Data extracts:
# # # #
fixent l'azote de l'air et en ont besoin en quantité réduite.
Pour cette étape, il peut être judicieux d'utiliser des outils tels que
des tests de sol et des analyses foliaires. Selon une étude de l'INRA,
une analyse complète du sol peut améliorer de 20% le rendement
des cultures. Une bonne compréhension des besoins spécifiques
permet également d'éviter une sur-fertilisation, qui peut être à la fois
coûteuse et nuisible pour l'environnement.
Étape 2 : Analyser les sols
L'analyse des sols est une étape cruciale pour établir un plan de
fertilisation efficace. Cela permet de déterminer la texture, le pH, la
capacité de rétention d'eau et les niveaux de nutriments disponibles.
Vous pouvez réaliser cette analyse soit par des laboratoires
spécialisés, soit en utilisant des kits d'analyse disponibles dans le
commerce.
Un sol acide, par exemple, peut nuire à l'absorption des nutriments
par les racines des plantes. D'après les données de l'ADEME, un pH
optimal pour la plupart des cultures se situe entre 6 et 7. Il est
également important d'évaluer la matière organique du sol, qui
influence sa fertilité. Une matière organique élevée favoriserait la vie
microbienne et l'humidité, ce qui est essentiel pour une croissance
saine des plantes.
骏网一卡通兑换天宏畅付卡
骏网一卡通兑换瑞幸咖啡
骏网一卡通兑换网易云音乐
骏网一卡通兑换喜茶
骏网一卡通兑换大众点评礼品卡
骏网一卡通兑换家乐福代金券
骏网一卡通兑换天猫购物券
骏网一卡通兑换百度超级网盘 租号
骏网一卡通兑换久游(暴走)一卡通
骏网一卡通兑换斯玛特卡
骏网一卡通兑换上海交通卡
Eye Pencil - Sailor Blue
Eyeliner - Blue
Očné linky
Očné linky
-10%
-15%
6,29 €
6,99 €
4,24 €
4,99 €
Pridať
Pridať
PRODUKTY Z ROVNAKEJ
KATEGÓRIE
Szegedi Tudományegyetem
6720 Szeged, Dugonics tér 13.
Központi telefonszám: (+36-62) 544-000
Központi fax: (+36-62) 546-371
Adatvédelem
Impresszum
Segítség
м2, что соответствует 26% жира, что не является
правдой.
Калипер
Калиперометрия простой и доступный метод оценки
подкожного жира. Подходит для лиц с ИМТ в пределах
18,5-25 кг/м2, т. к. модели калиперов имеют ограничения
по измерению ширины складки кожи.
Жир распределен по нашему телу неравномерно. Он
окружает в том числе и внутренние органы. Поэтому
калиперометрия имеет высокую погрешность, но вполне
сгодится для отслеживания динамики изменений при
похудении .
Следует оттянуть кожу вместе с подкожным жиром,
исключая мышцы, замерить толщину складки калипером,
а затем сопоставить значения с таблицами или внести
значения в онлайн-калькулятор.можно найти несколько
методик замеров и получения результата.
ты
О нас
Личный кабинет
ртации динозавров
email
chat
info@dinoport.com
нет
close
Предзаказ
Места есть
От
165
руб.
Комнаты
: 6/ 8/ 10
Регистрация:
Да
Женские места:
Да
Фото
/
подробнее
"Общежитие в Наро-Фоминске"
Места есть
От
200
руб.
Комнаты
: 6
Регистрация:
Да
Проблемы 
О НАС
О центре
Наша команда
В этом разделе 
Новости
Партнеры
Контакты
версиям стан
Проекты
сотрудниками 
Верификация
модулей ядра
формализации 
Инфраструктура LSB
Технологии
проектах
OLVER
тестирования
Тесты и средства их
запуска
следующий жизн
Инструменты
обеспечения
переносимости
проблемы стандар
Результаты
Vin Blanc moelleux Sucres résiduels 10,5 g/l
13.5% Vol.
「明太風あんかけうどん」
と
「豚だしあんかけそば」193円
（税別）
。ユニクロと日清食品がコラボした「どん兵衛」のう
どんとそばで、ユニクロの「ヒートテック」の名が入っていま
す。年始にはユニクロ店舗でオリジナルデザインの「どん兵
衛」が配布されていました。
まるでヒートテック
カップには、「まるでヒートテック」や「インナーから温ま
# # # #
What to produce: Transcribe only the trailing portion of the entries above: the line that contains "переносимости" and each line after it.

Response below:
переносимости
проблемы стандар
Результаты
Vin Blanc moelleux Sucres résiduels 10,5 g/l
13.5% Vol.
「明太風あんかけうどん」
と
「豚だしあんかけそば」193円
（税別）
。ユニクロと日清食品がコラボした「どん兵衛」のう
どんとそばで、ユニクロの「ヒートテック」の名が入っていま
す。年始にはユニクロ店舗でオリジナルデザインの「どん兵
衛」が配布されていました。
まるでヒートテック
カップには、「まるでヒートテック」や「インナーから温ま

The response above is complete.